Apple has about 60,000 full-time employees around the world. Apple is a $600 billion company and growing. Nigeria has a population of about 170 million and a GDP less than half Apple’s market capitalization. Such comparisons may seem facile, but they should be made over and over until the full weight sinks in. Apple is not just a cool computer/phone/tablet company. It is an ecosystem and a society with more influence and power than most nations.
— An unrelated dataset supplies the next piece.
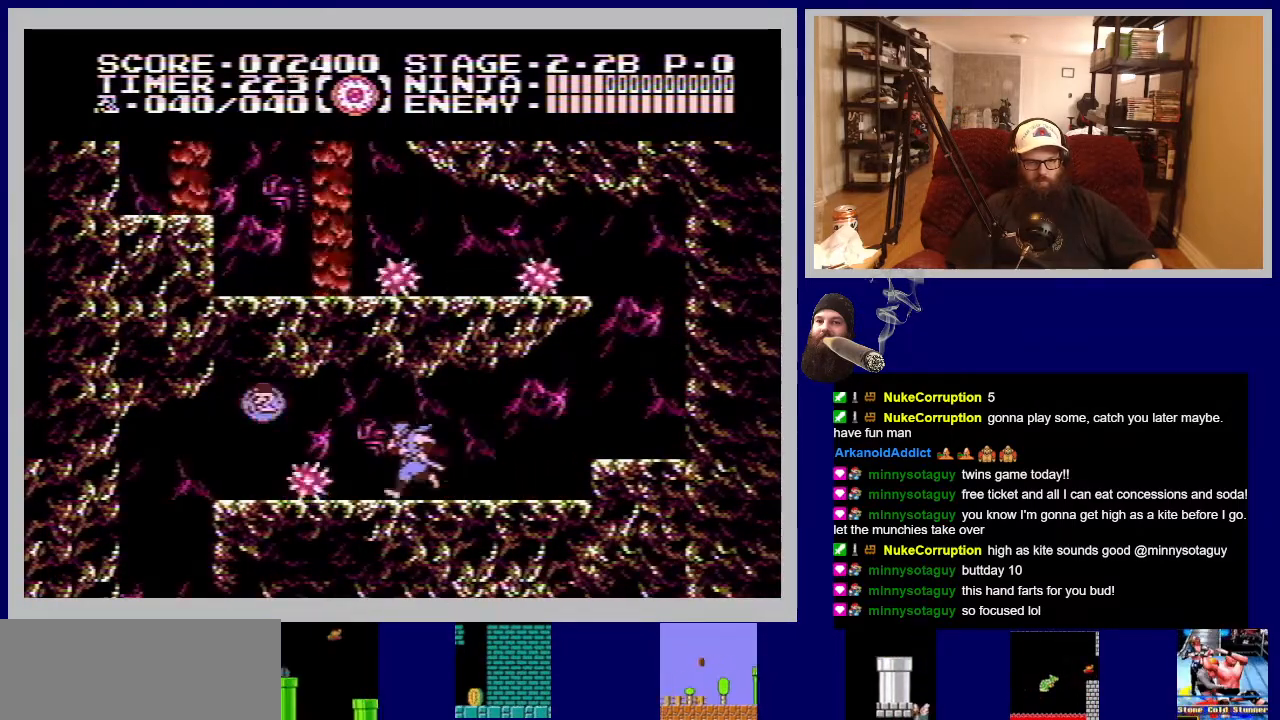
{"buttons": ["DPAD_LEFT"], "events": [[100, "B", "down"], [233, "B", "up"], [300, "B", "down"], [417, "B", "up"]]}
Like hundreds of its multinational brethren, Apple also is able to cherry-pick its costs. It can’t control the price of raw materials, but those are only a small portion of its expense. It does, however, have huge latitude in managing its labor costs. The imbroglio over working conditions in Chinese factories that produce Apple products spoke to the larger issue that Apple is so vastly profitable in part because it makes ideas but it does not bear the cost of labor to actually assemble its products. It contracts with labor, which means that the costs of education, of retirement and of health care are borne by someone else, often by governments, sometimes by individual workers not fortunate enough to work for Apple directly…
Apple’s success is the most dramatic symbol of the power of Corporateland. It also highlights the limitations of the stories we tell ourselves. Our national dramas about “the economy” have no place today for Apple and its brethren. Clearly enough people have enough income to spend on these goods and services, and clearly many believe their lives are better for what Apple—or hundreds of other companies—has to offer.